The approach they developed is called ”ICU Intervene.” It aims at using deep learning to analyze patient information, such as physician notes, vital signs, lab results, and patient demographic data, along with past ICU case information, to suggest appropriate treatments in real time.

In their paper entitled ”Clinical Intervention Prediction and Understanding using Deep Networks” the team details how they used long short-term memory networks (LSTMs) and convolutional neural networks (CNNs) to predict in real time which of five medical interventions would be appropriate in the circumstances. The system, which reanalyzes the clinical data every hour, can even make predictions into the future. For example, it might indicate that a patient will need a ventilator in six hours rather than in 30 minutes or an hour.

A major goal of the research is not just to be able to accurately suggest the most appropriate treatments at a particular time, but also to reveal to physicians the reasoning behind the system’s recommendations.

The researchers report that their models significantly outperform baselines in predicting the start and end of needed medical interventions.

Future research will aim at providing more individualized care recommendations, and offering more in-depth explanations of the reasoning behind the system’s decisions.

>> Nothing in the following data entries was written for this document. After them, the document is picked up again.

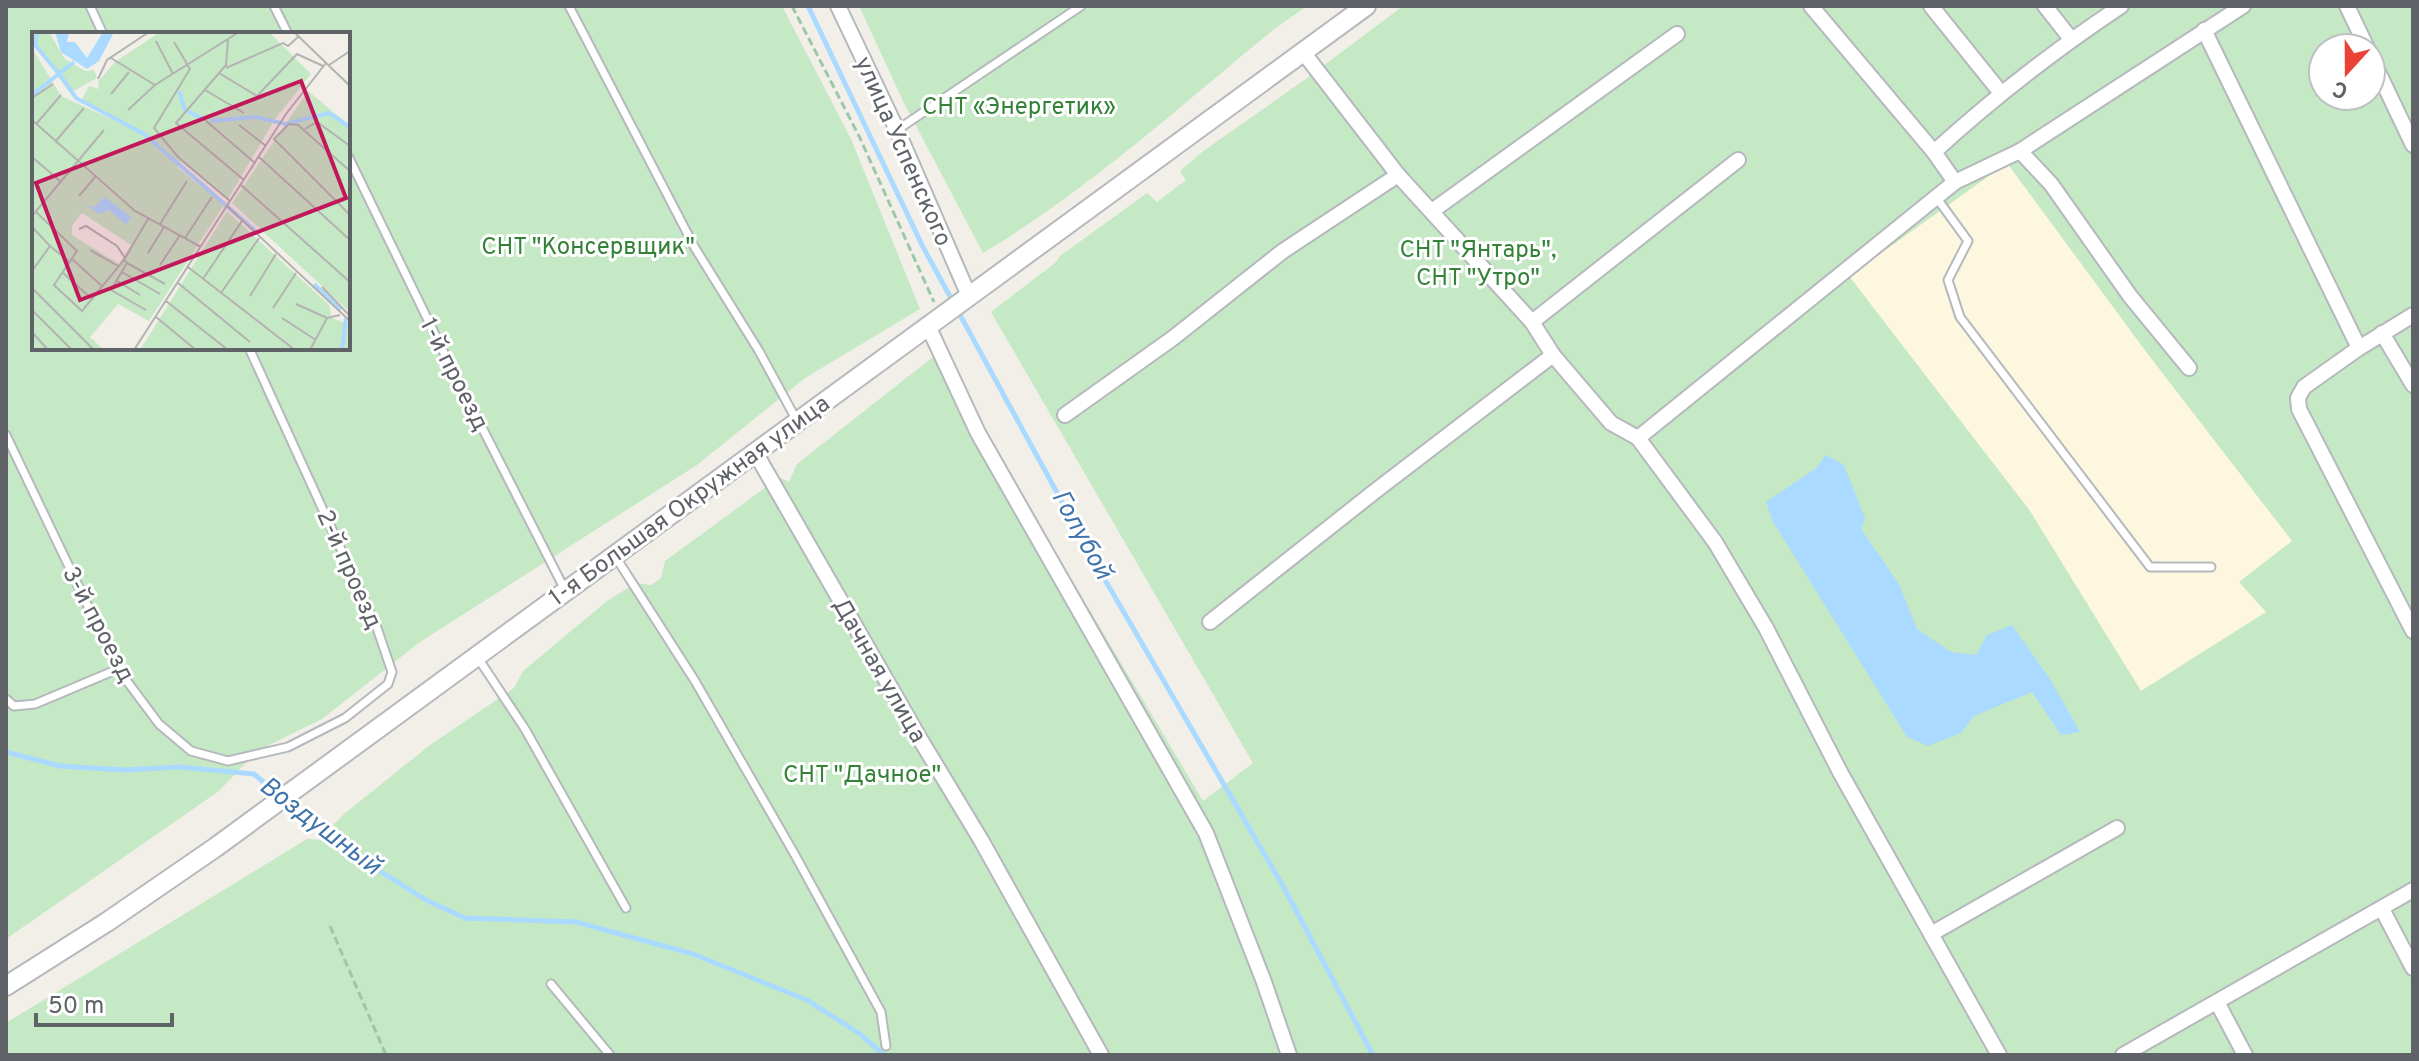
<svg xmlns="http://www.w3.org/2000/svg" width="2419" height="1061" viewBox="0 0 2419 1061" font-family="Overpass,sans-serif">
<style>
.commercial{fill:#fef7e0}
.green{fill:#c5e8c5;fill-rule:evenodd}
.water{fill:#aadaff}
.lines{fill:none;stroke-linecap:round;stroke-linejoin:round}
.stream{stroke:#aadaff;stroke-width:5}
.service-casing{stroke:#b5b8bc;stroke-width:11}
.minor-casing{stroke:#b5b8bc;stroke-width:18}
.tertiary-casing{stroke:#b5b8bc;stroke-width:22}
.path{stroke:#9cc7a9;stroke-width:3;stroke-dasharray:8 4;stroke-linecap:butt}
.service{stroke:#fff;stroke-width:7}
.minor{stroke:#fff;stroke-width:14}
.tertiary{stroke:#fff;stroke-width:18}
.labels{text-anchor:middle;stroke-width:6;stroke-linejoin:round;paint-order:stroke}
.park-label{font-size:24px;fill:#348238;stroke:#fff}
.street-label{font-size:24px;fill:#5f6368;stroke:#fff}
.water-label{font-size:26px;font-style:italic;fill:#4174aa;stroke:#fff}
.inset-river{fill:none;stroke:#aadaff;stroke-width:4}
.inset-road{fill:none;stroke:#b3b3b1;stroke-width:2}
.view{fill:#c2185b;fill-opacity:0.15;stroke:#c2185b;stroke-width:4}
.inset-edge{fill:none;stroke:#5f6368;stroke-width:4}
</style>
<rect width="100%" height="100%" fill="#f1efe8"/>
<polygon class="commercial" points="2007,162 2147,353 2292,541 2267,612 2141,691 2030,511 1848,275"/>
<g class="green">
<path d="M 6,6 L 782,6 L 851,139 L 920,309 L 805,378 L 697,465 L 420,642 L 322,719 L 257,751 L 219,791 L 6,939 ZM 34,34 L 348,34 L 348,348 L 34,348 Z"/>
<path d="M 859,6 L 1307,6 L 1274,29 C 1180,106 1088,190 983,253 L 905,105 Z"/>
<path d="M 1403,6 L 2413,6 L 2413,1055 L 6,1055 L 6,1023 L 307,839 L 324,840 L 328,830 L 344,814 L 430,745 L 514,688 L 523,671 L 607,601 L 636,583 L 651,585 L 661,578 L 665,561 L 773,482 L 781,478 L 789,482 L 797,464 L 938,353 L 981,421 L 1006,473 L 1032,513 L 1203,801 L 1253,763 L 991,312 L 1055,263 L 1060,256 L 1147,193 L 1157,202 L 1186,180 L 1180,171 L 1202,152 L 1307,78 ZM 2323,48 L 2371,48 L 2371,96 L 2323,96 ZM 2007,163 L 2147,353 L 2292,541 L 2239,582 L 2266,612 L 2141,691 L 2030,511 L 1849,276 Z"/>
</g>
<polygon class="water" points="1826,455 1844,465 1865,518 1861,529 1899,584 1917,629 1951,652 1976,655 1987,635 2012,625 2050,679 2080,732 2061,735 2032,692 1974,716 1961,733 1928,746 1907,737 1772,520 1766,502 1815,469"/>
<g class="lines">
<g class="stream">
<polyline points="808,6 923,247 1097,566 1284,888 1373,1055"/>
<polyline points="6,752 60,766 124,770 180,767 254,774 280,796"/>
<polyline points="287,802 359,858 426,900 465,918 576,922 693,954 807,1000 860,1034 884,1055"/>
</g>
<defs>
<g id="service">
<polyline points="90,6 103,34"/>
<polyline points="274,6 288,34"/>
<polyline points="569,6 695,248 759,351 797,421"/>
<polyline points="897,130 1081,6"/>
<polyline points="348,156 446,357 565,590"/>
<polyline points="1936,197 1968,241 1948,280 1960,317 2150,567 2211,567"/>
<polyline points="6,435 118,669 159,724 191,751 228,761 288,747 345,718 388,684 392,672 377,628 249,348"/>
<polyline points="615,556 695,681 795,855 881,1012 886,1046"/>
<polyline points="478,658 525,729 626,908"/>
<polyline points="6,699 14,706 35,704 118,669"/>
<polyline points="551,984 610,1055"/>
</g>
<g id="minor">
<polyline points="838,6 897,130 969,296"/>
<polyline points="1811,6 1934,152"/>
<polyline points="1931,6 2001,93"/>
<polyline points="2045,6 2071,39"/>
<polyline points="2347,6 2367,48"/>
<polyline points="2204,30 2359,348"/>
<polyline points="1303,52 1398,175 1532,322 1553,355 1611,423 1638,438 1715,542 1766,628 1840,772 1999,1055"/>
<polyline points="2371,57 2413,145"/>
<polyline points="2020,151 2051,184 2130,296 2189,368"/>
<path d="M 1955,182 L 1934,152 C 1993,98 2055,50 2121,6"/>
<polyline points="1432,211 1677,34"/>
<polyline points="2413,315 2359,348 2304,387 2298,398 2299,409 2413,631"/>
<polyline points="1532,322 1738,160"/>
<polyline points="928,326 978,433 1206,833 1264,982 1289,1055"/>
<polyline points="2382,333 2413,385"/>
<polyline points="1065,415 1173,338 1283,251 1398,175"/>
<polyline points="1638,438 1955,182 2020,151 2243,6"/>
<polyline points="755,452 920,739 981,840 1101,1055"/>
<polyline points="1210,622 1374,492 1553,355"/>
<polyline points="2382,909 2413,968"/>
<polyline points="1931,934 2117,828"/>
<polyline points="2217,1002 2245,1055"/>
<polyline points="2123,1055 2413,890"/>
</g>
<polyline id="tertiary" points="6,986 107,922 216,847 1366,6"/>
</defs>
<use href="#service" class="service-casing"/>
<use href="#minor" class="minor-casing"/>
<use href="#tertiary" class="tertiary-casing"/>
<g class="path">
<polyline points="792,6 859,136 934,302"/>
<polyline points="330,926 386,1055"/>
</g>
<use href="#service" class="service"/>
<use href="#minor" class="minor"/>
<use href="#tertiary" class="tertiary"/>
</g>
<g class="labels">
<g class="park-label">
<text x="1019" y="114">СНТ «Энергетик»</text>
<text x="588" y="254">СНТ "Консервщик"</text>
<text x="1478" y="257">СНТ "Янтарь",<tspan x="1478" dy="28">СНТ "Утро"</tspan></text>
<text x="862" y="782">СНТ "Дачное"</text>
</g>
<g class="street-label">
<text transform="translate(904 151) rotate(66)" y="8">улица Успенского</text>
<text transform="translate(455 374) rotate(63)" y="8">1-й проезд</text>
<text transform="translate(689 500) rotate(-36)" y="8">1-я Большая Окружная улица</text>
<text transform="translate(350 569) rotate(66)" y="8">2-й проезд</text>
<text transform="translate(99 624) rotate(62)" y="8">3-й проезд</text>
<text transform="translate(880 670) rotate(60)" y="8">Дачная улица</text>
</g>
<g class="water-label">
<text transform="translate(1083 534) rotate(61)" y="9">Голубой</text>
<text transform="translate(321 825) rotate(37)" y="9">Воздушный</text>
</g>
</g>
<g transform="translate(32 32)">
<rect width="318" height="318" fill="#f1efe8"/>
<path d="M 5,0 L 17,0 L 33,27 L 53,39 L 62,38 L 65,46 L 38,61 L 3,13 ZM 128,0 L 237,0 L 279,42 L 243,87 L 196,167 L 148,129 L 145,135 L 192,173 L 117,289 L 86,272 L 58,305 L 72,318 L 0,318 L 0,16 L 29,64 L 103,98 L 50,67 L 57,54 L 67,57 L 66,50 L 83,30 ZM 50,181 L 99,213 L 87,232 L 40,203 L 40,194 ZM 276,59 L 318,94 L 318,280 L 200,171 ZM 195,179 L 297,273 L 300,286 L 318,293 L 318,318 L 108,318 Z" fill="#c5e8c5" fill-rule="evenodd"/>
<path d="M 23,0 L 37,0 L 35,10 L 43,10 L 55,26 L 71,0 L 82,0 L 67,29 L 55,37 L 29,20 ZM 73,165 L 99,185 L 94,193 L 77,178 L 67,182 L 55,173 L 62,175 Z" fill="#aadaff"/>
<path class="inset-river" d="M 5,0 L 3,13 L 27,42M 28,43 L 44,66 L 112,102 L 227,202M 147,59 L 153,78 L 172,87M 0,63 L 42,30M 178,89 L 224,85 L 253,92 L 297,81 L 318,95M 282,252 L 309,278M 310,318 L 314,286"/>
<path class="inset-road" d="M 262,0 L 318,54M 196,8 L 194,33 L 144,91 L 212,148M 124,9 L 141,42M 142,10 L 158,37 L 122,96 L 146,125 L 198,169M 79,26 L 123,53M 297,33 L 318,19M 194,36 L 251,11 L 256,14 L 266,5M 187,41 L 225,64 L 265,22 L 291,34M 66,47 L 75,28 L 117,0M 173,58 L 212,81M 79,62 L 97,40M 0,66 L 21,52M 96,78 L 123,53 L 207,0M 0,88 L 103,179 L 169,215M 173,88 L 223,131M 5,91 L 29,63M 207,93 L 234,114M 273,97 L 285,90 L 318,114M 23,110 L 52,76M 0,125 L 28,149M 227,125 L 318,208M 318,139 L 266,93 L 257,92 L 242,107 L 318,183M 209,153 L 318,250M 47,164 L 63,145M 195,174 L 318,289M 4,180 L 45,219 L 22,253 L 50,279 L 92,228 L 116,187M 0,184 L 72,98M 128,192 L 155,149M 0,195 L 18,214 L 0,239M 47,197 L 54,194 L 85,214 L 93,226M 153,206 L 180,165M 18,214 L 38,230M 58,218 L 86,234M 116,221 L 132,195M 40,227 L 71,255M 92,228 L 95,231 L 79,258 L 114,278M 95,231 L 133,252M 128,233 L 148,203M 156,235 L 263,318M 30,240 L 61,268M 90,240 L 128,262M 171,247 L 210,189M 85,249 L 108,263M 146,251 L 218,310M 290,255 L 318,284M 0,256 L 62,318M 189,261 L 227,206M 218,264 L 244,222M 134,269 L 196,318M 264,272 L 295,286M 241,276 L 264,241M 0,278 L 40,318M 124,285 L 164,318M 250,286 L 284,308M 0,300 L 16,318M 102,318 L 254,82 L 294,31M 278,318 L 295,286 L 308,283"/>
<path class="view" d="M 269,49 L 314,166 L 48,268 L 4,151 Z"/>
<rect width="318" height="318" class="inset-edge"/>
</g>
<rect width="2419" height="1061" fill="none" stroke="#5f6368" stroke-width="16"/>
<g transform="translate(2347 72) rotate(201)"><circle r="38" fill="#ffffff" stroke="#bfc1c3" stroke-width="2"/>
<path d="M0-6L14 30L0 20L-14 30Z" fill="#ea4335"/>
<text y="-12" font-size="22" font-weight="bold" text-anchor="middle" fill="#5f6368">С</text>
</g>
<path d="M36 1013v12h136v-12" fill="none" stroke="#5f6368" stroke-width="4"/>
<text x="48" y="1013" font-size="24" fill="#5f6368" stroke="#ffffff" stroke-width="6" paint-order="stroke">50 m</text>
</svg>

Protein Crystallization for Drug Development

Understanding the structure of a particular protein is often a critical step in the development of new drugs. X-ray crystallography, the technique used in examining molecular structure, can’t measure the diffraction from a single protein molecule. But if a protein crystal can be formed, containing perhaps billions of identical molecules, X-ray crystallography can be effective in revealing the molecular structure of the sample.

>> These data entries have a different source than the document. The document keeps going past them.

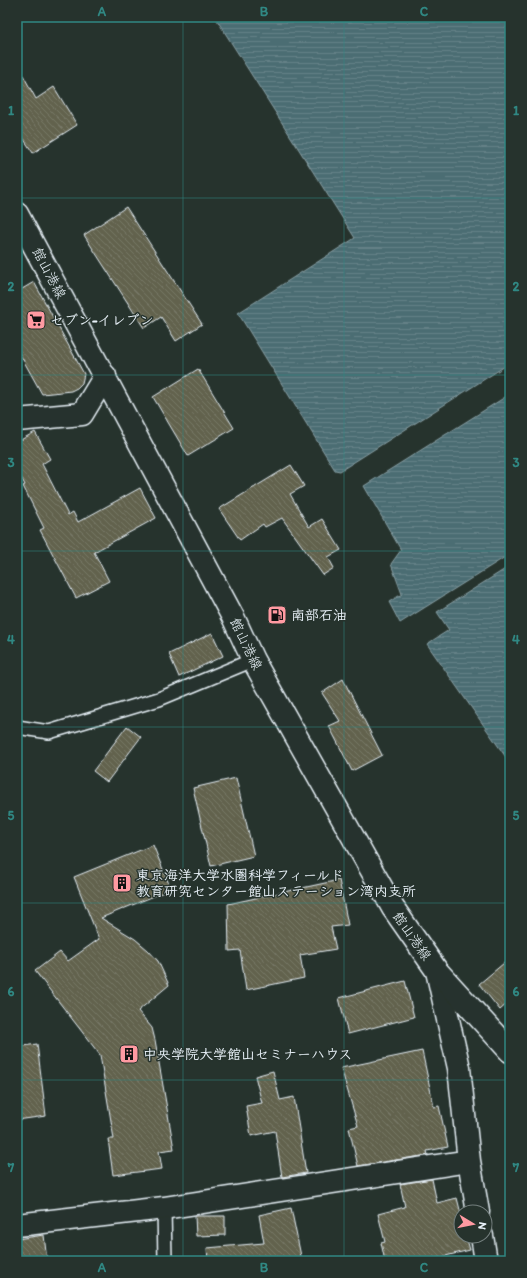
<svg xmlns="http://www.w3.org/2000/svg" width="527" height="1278" viewBox="0 0 527 1278" font-family="Itim,'Klee One',sans-serif">
<style>
.water{fill:url(#water-rules);stroke:#8aa2a8}
.building{fill:url(#building-back-hatch);stroke:#e8f1f8}
.lines{fill:none;stroke-linecap:round;stroke-linejoin:round}
.lane-casing{stroke:#e8f1f8;stroke-width:16}
.street-casing{stroke:#e8f1f8;stroke-width:25}
.secondary-casing{stroke:#e8f1f8;stroke-width:25}
.lane{stroke:#26332d;stroke-width:13}
.street{stroke:#26332d;stroke-width:22}
.secondary{stroke:#26332d;stroke-width:22}
.grid{fill:none;stroke:#308883;stroke-width:1;stroke-opacity:0.55}
.labels{text-anchor:middle;dominant-baseline:central;stroke-width:3;stroke-linejoin:round;paint-order:stroke}
.street-label{font-size:14px;fill:#e8f1f8;stroke:#26332d}
.poi-label{font-size:14px;font-weight:bold;fill:#e8f1f8;stroke:#26332d;text-anchor:start}
.neatline{fill:none;stroke:#308883;stroke-width:1.5}
.grid-label{font-size:13px;text-anchor:middle;font-weight:bold;fill:#308883}
</style>
<defs>
<pattern id="water-rules" width="6" height="5" patternUnits="userSpaceOnUse"><rect width="6" height="5" fill="#4c6d73"/><path d="M0 2.5h6" fill="none" stroke="#668288"/></pattern>
<pattern id="building-back-hatch" width="6" height="6" patternUnits="userSpaceOnUse"><rect width="6" height="6" fill="#62624d"/><path d="M-1 5l2 2M0 0l6 6M5-1l2 2" fill="none" stroke="#787967"/></pattern>
</defs>
<rect width="100%" height="100%" fill="#26332d"/>
<filter id="ink" filterUnits="userSpaceOnUse"><feTurbulence type="fractalNoise" baseFrequency=".025" numOctaves="2"/><feDisplacementMap in="SourceGraphic" scale="8" xChannelSelector="R" yChannelSelector="G"/><feConvolveMatrix kernelMatrix="1 2 1 2 8 2 1 2 1" color-interpolation-filters="sRGB"/></filter>
<g filter="url(#ink)">
<path class="water" d="M215 17H510V363L340 471 335 470 238 313 355 238Z
M510 394V554L400 623 389 602 402 594 391 564 401 550 364 486Z
M510 566V763L427 644 449 630 437 612Z"/>
<path class="building" d="M17 64 36 99 54 87 77 125 33 153 17 129Z
M126 207 202 324 176 341 161 317 144 328 84 235Z
M34 282 84 374 82 383 77 388 71 391 42 394 17 349V292Z
M198 369 234 428 188 456 153 397Z
M35 432 50 459 42 464 68 515 73 512 78 522 140 488 156 518 94 552 109 581 76 598 40 530 44 528 23 486 25 485 17 470V442Z
M291 465 304 486 290 494 309 527 322 519 341 550 328 557 334 568 323 575 282 518 265 527 263 524 240 540 219 509Z
M212 633 223 656 179 677 169 654Z
M343 679 382 755 352 771 329 726 340 721 322 693Z
M127 726 141 737 107 782 93 771Z
M236 778 254 856 211 866 193 788Z
M153 845 171 889 101 918 135 939 148 950 158 961 169 985 138 1011 152 1028 155 1040 174 1149 159 1151 162 1169 113 1175 108 1139H114L100 1055 35 971 60 952 68 961 99 939 74 877Z
M339 880 348 925 331 927 336 949 300 955 304 978 246 990 240 950 229 951 228 904Z
M510 958V1001L500 1010 479 984Z
M405 981 414 1017 348 1034 339 998Z
M37 1044 46 1116 17 1120V1047Z
M422 1051 434 1107 439 1106 448 1147 427 1151 428 1155 358 1166 349 1128 358 1126 341 1068Z
M273 1071 280 1100 294 1097 306 1173 282 1177 275 1131 251 1136 246 1106 262 1103 255 1076Z
M432 1179 437 1203 457 1198 461 1214V1236H466L470 1250 425 1261H385L381 1243 385 1242 378 1214 405 1207 400 1184Z
M291 1208 302 1261H208L207 1248 264 1243 259 1215Z
M195 1216H225V1235L196 1236Z
M44 1235 47 1261H17V1239Z"/>
<g class="lines">
<defs>
<path id="lane" d="M17 727 49 732 159 699 253 660
M164 1208 165 1261"/>
<path id="street" d="M17 420 82 414 105 376
M437 971 459 1068 469 1161 478 1212
M17 1225 164 1208 469 1161
M482 1236 486 1261"/>
<path id="secondary" d="M17 214 234 619 253 660 393 908 437 971 510 1051"/>
</defs>
<use href="#lane" class="lane-casing"/>
<use href="#street" class="street-casing"/>
<use href="#secondary" class="secondary-casing"/>
<use href="#lane" class="lane"/>
<use href="#street" class="street"/>
<use href="#secondary" class="secondary"/>
</g>
</g>
<path class="grid" d="M183 17V1261M344 17V1261M17 198H510M17 375H510M17 551H510M17 727H510M17 903H510M17 1080H510"/>
<defs>
<symbol id="supermarket-square" viewBox="-11 -11 22 22"><rect x="-9" y="-9" width="18" height="18" rx="4" fill="#ff9aa2" stroke="#26332d"/><path d="M-6-5.5h2.5l.6 2H6L4.5 2H-2.5L-4.4-4H-6ZM-1.5 3.2a1.3 1.3 0 1 0 .1 0ZM3 3.2a1.3 1.3 0 1 0 .1 0Z" fill="#111"/></symbol>
<symbol id="fuel-square" viewBox="-11 -11 22 22"><rect x="-9" y="-9" width="18" height="18" rx="4" fill="#ff9aa2" stroke="#26332d"/><path d="M-5.5-6h7V0h2V4h1.3V-2.5L3-4.5l.8-.8L6-3V5H2.5V1h-1V6h-7ZM-4.2-4.7v3.2H.2V-4.7Z" fill="#111"/></symbol>
<symbol id="building-square" viewBox="-11 -11 22 22"><rect x="-9" y="-9" width="18" height="18" rx="4" fill="#ff9aa2" stroke="#26332d"/><path d="M-4-6H4V6H1V3H-1V6H-4ZM-2.5-4.3h1.7v1.8h-1.7ZM.8-4.3h1.7v1.8H.8ZM-2.5-1h1.7V.8h-1.7ZM.8-1h1.7V.8H.8Z" fill="#111"/></symbol>
</defs>
<g fill-rule="evenodd">
<use href="#supermarket-square" x="25" y="309" width="22" height="22"/>
<use href="#fuel-square" x="266" y="604" width="22" height="22"/>
<use href="#building-square" x="111" y="872" width="22" height="22"/>
<use href="#building-square" x="118" y="1043" width="22" height="22"/>
</g>
<g class="labels">
<g class="street-label">
<text transform="translate(49 273) rotate(62)">館山港線</text>
<text transform="translate(246 644) rotate(64)">館山港線</text>
<text transform="translate(412 936) rotate(55)">館山港線</text>
</g>
<g class="poi-label">
<text x="50" y="320">セブン-イレブン</text>
<text x="291" y="615">南部石油</text>
<text x="136" y="875">東京海洋大学水圏科学フィールド<tspan x="136" dy="16">教育研究センター館山ステーション湾内支所</tspan></text>
<text x="143" y="1054">中央学院大学館山セミナーハウス</text>
</g>
</g>
<rect width="527" height="1278" fill="none" stroke="#26332d" stroke-width="44"/>
<g transform="translate(473 1224) rotate(100)"><circle r="19" fill="#26332d" stroke="#747f7e"/>
<path d="M0-3L7 15L0 10L-7 15Z" fill="#ff9aa2"/>
<text y="-6" font-size="11" font-weight="bold" text-anchor="middle" fill="#e8f1f8">N</text>
</g>
<rect x="22" y="22" width="483" height="1234" class="neatline"/>
<g class="grid-label">
<text x="102" y="16">A</text>
<text x="264" y="16">B</text>
<text x="424" y="16">C</text>
<text x="11" y="115">1</text>
<text x="516" y="115">1</text>
<text x="11" y="291">2</text>
<text x="516" y="291">2</text>
<text x="11" y="467">3</text>
<text x="516" y="467">3</text>
<text x="11" y="644">4</text>
<text x="516" y="644">4</text>
<text x="11" y="820">5</text>
<text x="516" y="820">5</text>
<text x="11" y="996">6</text>
<text x="516" y="996">6</text>
<text x="11" y="1172">7</text>
<text x="516" y="1172">7</text>
<text x="102" y="1272">A</text>
<text x="264" y="1272">B</text>
<text x="424" y="1272">C</text>
</g>
</svg>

But crystallizing protein is extremely difficult. The traditional process amounts to little more than painstaking trial and error using hundreds of different liquid solutions. As Patrick Charbonneau, Professor of Chemistry and Physics at Duke puts it, ”What allows an object like a protein to self-assemble into something like a crystal is a bit like magic.”

Looking for a way to speed up the crystal formation process, Dr. Charbonneau decided to examine the possibility that recent advances in deep learning might provide a solution. He helped assemble a team of researchers from both academia and industry, including Vincent Vanhoucke of Google Brain, to see if they could develop an AI model to recognize hidden patterns in crystallization images that indicate a particular protein solution is capable of crystallizing.

The team collected almost a half million images from protein crystallization experiments, along with human evaluations of the samples, into a database called MARCO (Machine Recognition of Crystallization Outcomes). These images served as the training set for a deep convolutional neural network, or CNN.

According to the team’s research report, entitled ”Classification of Crystallization Outcomes Using Deep Convolutional Neural Networks,” the effort was a resounding success. The algorithm achieved an accuracy level of 94.7 percent which, as the report notes, ”is even above what was once thought possible for human categorization.”